Tuesday, April 3, 2012

Into Spring

That sense of urgency and excitement I described in the last post is still here now that I am back in Ireland, but it is tempered by extreme tiredness (I fell into bed at 2am). So instead of tackling the things that are at the top of the list, today I have been  procrastinating with domestic tasks, lazy coffee breaks in the uni and organising. And I may watch another part of Mildred Pierce tonight - I am making the five-part series last a few weeks instead of watching it all within a couple of days, as I sometimes do with DVDs.

 

| What remains from my trip home - a fast-disintegrating manicure with my mom's coral nail polish that I cannot bring myself to take off just yet.

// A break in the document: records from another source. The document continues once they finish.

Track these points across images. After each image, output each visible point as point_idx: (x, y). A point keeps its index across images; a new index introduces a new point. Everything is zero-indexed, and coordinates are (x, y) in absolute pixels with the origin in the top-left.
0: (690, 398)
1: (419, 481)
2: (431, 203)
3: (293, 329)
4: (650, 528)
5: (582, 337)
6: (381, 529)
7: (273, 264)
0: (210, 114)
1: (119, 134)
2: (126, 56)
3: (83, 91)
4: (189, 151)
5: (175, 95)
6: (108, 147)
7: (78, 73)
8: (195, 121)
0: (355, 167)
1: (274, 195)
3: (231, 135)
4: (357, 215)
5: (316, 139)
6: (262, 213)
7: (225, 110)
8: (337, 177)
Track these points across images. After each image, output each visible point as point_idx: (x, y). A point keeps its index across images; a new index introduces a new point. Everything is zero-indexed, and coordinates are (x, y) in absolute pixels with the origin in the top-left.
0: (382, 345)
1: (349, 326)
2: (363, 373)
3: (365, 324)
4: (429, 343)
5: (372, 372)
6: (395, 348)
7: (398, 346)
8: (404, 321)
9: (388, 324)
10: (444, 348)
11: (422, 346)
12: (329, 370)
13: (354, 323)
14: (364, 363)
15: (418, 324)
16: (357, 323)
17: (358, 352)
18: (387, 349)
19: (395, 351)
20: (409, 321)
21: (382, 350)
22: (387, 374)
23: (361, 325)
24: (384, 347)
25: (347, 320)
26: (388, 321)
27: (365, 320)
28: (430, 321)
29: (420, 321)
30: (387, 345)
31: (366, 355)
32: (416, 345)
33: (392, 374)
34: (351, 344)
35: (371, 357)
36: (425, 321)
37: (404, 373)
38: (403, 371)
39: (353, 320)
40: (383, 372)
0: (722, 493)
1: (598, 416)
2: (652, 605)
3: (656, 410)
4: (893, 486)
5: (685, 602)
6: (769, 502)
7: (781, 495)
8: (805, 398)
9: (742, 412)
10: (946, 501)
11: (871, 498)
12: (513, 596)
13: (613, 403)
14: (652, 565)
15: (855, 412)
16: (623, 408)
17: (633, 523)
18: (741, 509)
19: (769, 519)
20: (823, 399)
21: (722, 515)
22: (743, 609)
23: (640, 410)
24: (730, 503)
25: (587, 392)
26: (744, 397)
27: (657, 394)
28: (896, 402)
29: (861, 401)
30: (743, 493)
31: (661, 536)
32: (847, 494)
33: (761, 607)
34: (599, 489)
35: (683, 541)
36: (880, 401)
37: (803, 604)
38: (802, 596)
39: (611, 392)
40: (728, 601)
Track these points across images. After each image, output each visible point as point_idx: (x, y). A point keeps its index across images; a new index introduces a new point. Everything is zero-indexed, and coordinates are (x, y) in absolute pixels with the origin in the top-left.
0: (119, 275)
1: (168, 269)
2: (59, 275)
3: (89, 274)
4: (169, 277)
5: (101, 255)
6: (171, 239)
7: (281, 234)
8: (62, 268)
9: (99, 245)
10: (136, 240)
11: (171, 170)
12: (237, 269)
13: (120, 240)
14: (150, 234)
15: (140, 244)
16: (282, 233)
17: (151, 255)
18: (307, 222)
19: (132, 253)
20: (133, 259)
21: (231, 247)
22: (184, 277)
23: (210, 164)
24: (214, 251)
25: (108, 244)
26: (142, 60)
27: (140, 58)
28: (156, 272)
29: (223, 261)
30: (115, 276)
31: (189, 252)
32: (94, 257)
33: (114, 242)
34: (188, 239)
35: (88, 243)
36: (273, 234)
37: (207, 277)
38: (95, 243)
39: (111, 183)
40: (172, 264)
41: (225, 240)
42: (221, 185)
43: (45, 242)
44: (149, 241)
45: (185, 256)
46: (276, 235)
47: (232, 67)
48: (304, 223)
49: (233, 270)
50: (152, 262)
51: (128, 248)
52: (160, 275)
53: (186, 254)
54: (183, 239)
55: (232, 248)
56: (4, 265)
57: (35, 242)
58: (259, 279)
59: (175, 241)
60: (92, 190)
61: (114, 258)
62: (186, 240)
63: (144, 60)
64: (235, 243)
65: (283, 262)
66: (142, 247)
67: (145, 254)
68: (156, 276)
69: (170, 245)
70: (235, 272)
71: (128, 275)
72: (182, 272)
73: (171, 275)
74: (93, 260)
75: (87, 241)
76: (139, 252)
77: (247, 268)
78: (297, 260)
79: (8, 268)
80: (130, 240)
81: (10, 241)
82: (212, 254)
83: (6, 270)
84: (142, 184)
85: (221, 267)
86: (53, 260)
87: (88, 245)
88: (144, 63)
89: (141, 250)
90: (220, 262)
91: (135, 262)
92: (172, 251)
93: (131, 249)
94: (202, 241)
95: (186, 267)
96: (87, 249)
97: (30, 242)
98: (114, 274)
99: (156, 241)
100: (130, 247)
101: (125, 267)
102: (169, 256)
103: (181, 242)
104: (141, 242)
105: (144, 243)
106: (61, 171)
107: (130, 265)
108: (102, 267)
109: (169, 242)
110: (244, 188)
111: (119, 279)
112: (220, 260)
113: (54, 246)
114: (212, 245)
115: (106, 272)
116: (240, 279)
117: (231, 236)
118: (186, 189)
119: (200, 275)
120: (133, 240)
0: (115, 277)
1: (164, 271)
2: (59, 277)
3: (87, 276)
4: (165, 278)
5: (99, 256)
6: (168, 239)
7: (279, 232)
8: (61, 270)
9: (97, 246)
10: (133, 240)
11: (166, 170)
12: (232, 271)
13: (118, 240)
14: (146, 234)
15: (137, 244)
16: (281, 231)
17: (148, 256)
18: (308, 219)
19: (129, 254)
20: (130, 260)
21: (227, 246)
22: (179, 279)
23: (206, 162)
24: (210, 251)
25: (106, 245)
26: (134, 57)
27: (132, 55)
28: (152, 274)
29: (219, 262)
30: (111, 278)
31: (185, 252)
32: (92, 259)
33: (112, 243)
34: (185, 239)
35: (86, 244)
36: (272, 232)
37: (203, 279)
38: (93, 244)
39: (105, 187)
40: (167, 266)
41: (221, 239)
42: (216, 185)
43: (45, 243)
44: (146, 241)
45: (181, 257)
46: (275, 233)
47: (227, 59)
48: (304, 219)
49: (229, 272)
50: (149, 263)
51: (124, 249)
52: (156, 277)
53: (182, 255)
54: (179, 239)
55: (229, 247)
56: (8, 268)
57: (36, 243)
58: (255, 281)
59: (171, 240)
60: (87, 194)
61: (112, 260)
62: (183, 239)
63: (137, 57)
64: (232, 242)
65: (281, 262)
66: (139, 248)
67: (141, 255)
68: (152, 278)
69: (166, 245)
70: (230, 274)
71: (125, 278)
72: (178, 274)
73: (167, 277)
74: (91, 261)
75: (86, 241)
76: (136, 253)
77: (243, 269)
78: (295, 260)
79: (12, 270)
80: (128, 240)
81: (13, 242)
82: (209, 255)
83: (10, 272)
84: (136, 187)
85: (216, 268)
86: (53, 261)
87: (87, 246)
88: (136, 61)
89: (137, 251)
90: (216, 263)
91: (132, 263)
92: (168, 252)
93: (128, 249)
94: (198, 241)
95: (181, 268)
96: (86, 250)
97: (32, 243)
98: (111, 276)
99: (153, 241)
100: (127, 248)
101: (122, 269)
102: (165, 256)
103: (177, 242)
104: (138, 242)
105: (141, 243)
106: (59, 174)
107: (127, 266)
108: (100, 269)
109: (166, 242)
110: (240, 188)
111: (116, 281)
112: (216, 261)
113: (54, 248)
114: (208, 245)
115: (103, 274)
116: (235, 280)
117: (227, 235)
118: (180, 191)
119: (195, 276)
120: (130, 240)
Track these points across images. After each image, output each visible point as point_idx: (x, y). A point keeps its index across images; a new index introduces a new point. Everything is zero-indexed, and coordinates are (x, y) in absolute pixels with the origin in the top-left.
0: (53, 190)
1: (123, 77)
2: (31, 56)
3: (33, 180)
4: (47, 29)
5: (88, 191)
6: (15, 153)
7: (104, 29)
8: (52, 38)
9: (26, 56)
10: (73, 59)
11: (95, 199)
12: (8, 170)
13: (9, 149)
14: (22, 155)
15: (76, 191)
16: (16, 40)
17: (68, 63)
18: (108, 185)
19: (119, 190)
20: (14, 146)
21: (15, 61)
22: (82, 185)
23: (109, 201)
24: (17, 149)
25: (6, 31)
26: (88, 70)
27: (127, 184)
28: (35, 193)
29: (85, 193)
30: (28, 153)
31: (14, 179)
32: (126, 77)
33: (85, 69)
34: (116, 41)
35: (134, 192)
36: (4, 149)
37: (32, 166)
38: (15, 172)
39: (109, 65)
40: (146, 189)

The sunlight is deceiving; it is bitterly cold, with sleet and hailstones. I dressed rather optimistically in a linen skirt (with tights, Mama!) this morning...


 

| Books:
-I am reading this Deirdre Madden book - because I loved Molly Fox's Birthday - and am trying to get Authenticity as well; she is such a brilliant writer. I haven't finished this yet, but am enjoying it (if that is the right word - it is not a light read).
-My notebook and I are inseparable. Now that I try to practise restraint with my diary, this is where all the mad scribbling takes place, but at least it has different categories.
-A friend lent me Drawing Texts - an anthology of essays by artists and other people in the arts about the activity of drawing - years ago and I have found it refreshing and valuable for both my teaching and for myself. Earlier this year I came across it in a second-hand bookshop and I am rereading it.


 

 |  Sorting through my wardrobe. My bedroom is small; the wardrobe is small. While part of me would like a bigger wardrobe, the minimalist in me is pleased, and I find that I still only wear less than half of my clothes regularly. Nice dresses are displayed on the doors and the wall. I am careful with any new purchases; they have to be good quality and ideally ethical and go well with lots of different things. My kitchen cupboards are next. Both with food and clothes I can be extremely impractical (weird food combinations due to lack of planning, lots of flimsy camisoles, but no proper jumpers, and so on), and I need to be better organised.

I am looking forward to the long Easter weekend. We will be working a bit, but the plan is to do something nice, maybe a day trip, and bake Easter cakes (something I haven't done in years). In my family we used to have a Polish Easter cake made with lots of eggs, so I might try that.